As mudanças esperadas incluem:

  • A criação de licenças federais para cassinos, além das estaduais existentes para apostas, com um modelo de concessão que envolva complexos turísticos;
    A definição de alíquotas de imposto, taxa de licenciamento e participação das concessionárias no recolhimento;
    A delimitação de papéis entre governo federal (normatização e fiscalização) e estados (zonação, infraestrutura, arrecadação residual);
    Possível impacto na estrutura das plataformas de apostas e na interação entre cassinos físicos e online.

Há expectativa de que, com o avanço desse debate, o setor de apostas como um todo — tanto os cassinos físicos quanto as plataformas online — ganhe novo impulso regulatório e fiscal. Vale destacar que o plenário do ­Senado Federal tem o projeto em pauta desde 8 de julho de 2025.

Como isso conversa com o mercado de apostas esportivas?

O mercado de apostas esportivas, já ativo e regulado por licença federal no Brasil, é parte integrante deste ecossistema. A legalização dos cassinos e o crescimento das apostas online elevam o ecossistema como um todo, inclusive plataformas criadas para apostas online. Isso significa que, além de licenciamento, haverá uma pressão maior por interconexão de sistemas, compartilhamento de dados e responsabilidades regulatórias entre apostas esportivas, cassinos físicos e plataformas digitais.

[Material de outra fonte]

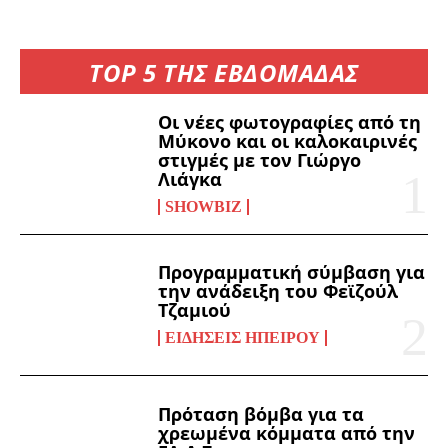
TOP 5 ΤΗΣ ΕΒΔΟΜΑΔΑΣ
Οι νέες φωτογραφίες από τη
Μύκονο και οι καλοκαιρινές
στιγμές με τον Γιώργο
Λιάγκα
SHOWBIZ
Προγραμματική σύμβαση για
την ανάδειξη του Φεϊζούλ
Τζαμιού
ΕΙΔΉΣΕΙΣ ΗΠΕΊΡΟΥ
Πρόταση βόμβα για τα
χρεωμένα κόμματα από την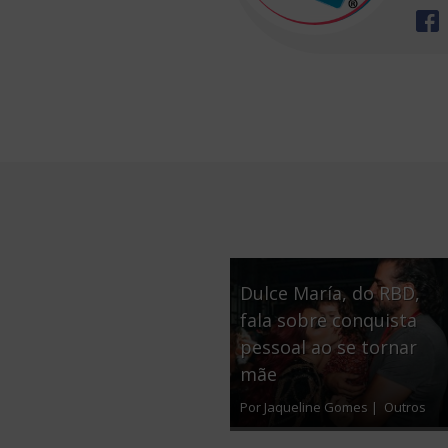
Dulce María, do RBD,
fala sobre conquista
pessoal ao se tornar
mãe
Por Jaqueline Gomes |
Outros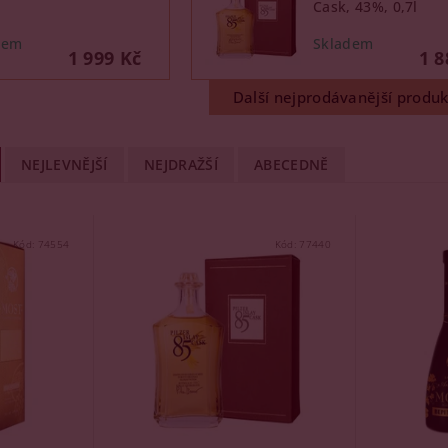
Cask, 43%, 0,7l
1 999 Kč
1 8
Další nejprodávanější produk
NEJLEVNĚJŠÍ
NEJDRAŽŠÍ
ABECEDNĚ
Kód:
74554
Kód:
77440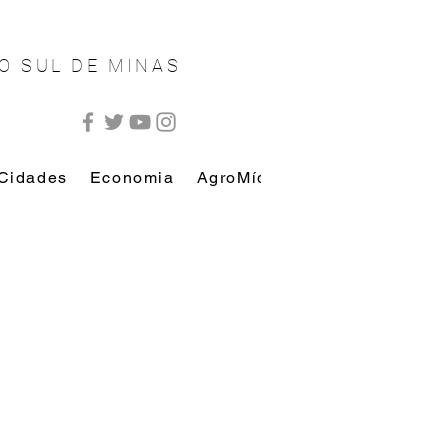
O SUL DE MINAS
Cidades
Economia
AgroMídia
AutoMídia
Esp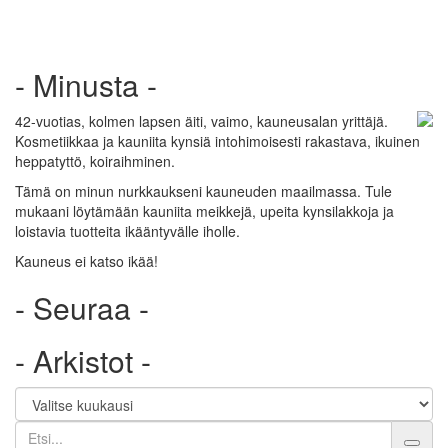
- Minusta -
42-vuotias, kolmen lapsen äiti, vaimo, kauneusalan yrittäjä.
Kosmetiikkaa ja kauniita kynsiä intohimoisesti rakastava, ikuinen
heppatyttö, koiraihminen.
Tämä on minun nurkkaukseni kauneuden maailmassa. Tule
mukaani löytämään kauniita meikkejä, upeita kynsilakkoja ja
loistavia tuotteita ikääntyvälle iholle.
Kauneus ei katso ikää!
- Seuraa -
- Arkistot -
Etsi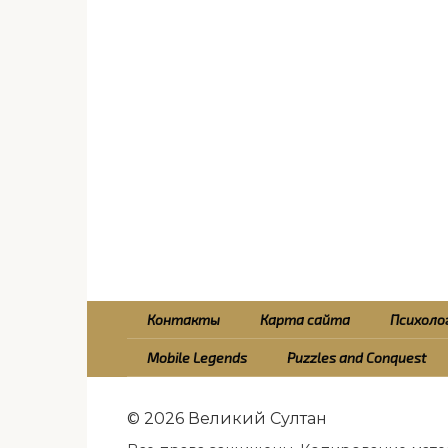
Контакты
Карта сайта
Психолог
Mobile Legends
Puzzles and Conquest
© 2026 Великий Султан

Além disso, o aumento da arrecadação com apostas (+R$ 3 bilhões à União até maio de 2025) mostra que o setor de apostas esportivas já está em trajetória de crescimento acelerado. O avanço regulatório dos cassinos pode impulsionar sinergias — e também desafios — para integridade, proteção ao jogador, supervisão conjunta e prevenções quanto à saúde mental.

KPIs para acompanhar no 4º trimestre: GGR, base ativa e fiscalização

Para o último trimestre de 2025, os principais indicadores a observar são:

  • GGR (Gross Gaming Revenue) versus o volume bruto de apostas (handle) — para entender margens e modelo de negócio;
    Base ativa de apostadores e número de contas verificadas, como métrica de crescimento real do setor;
    Taxa de fiscalização e infrações detectadas, incluindo casos de manipulação, fraude ou apostas ilegais;
    Arrecadação de impostos e taxas, tanto federais quanto estaduais — por exemplo, expansão esperada além dos R$ 6,85 bilhões de janeiro a setembro.
  • Prazos da tramitação legislativa da regulamentação dos cassinos, bem como o cronograma de concessões: se o PL for aprovado, será crucial acompanhar como serão estabelecidos os editais, licenças e requisitos de compliance.
    Nível de integração regulatória entre estados e União, especialmente em casos de apostas online interestaduais e de cassinos físicos em resorts.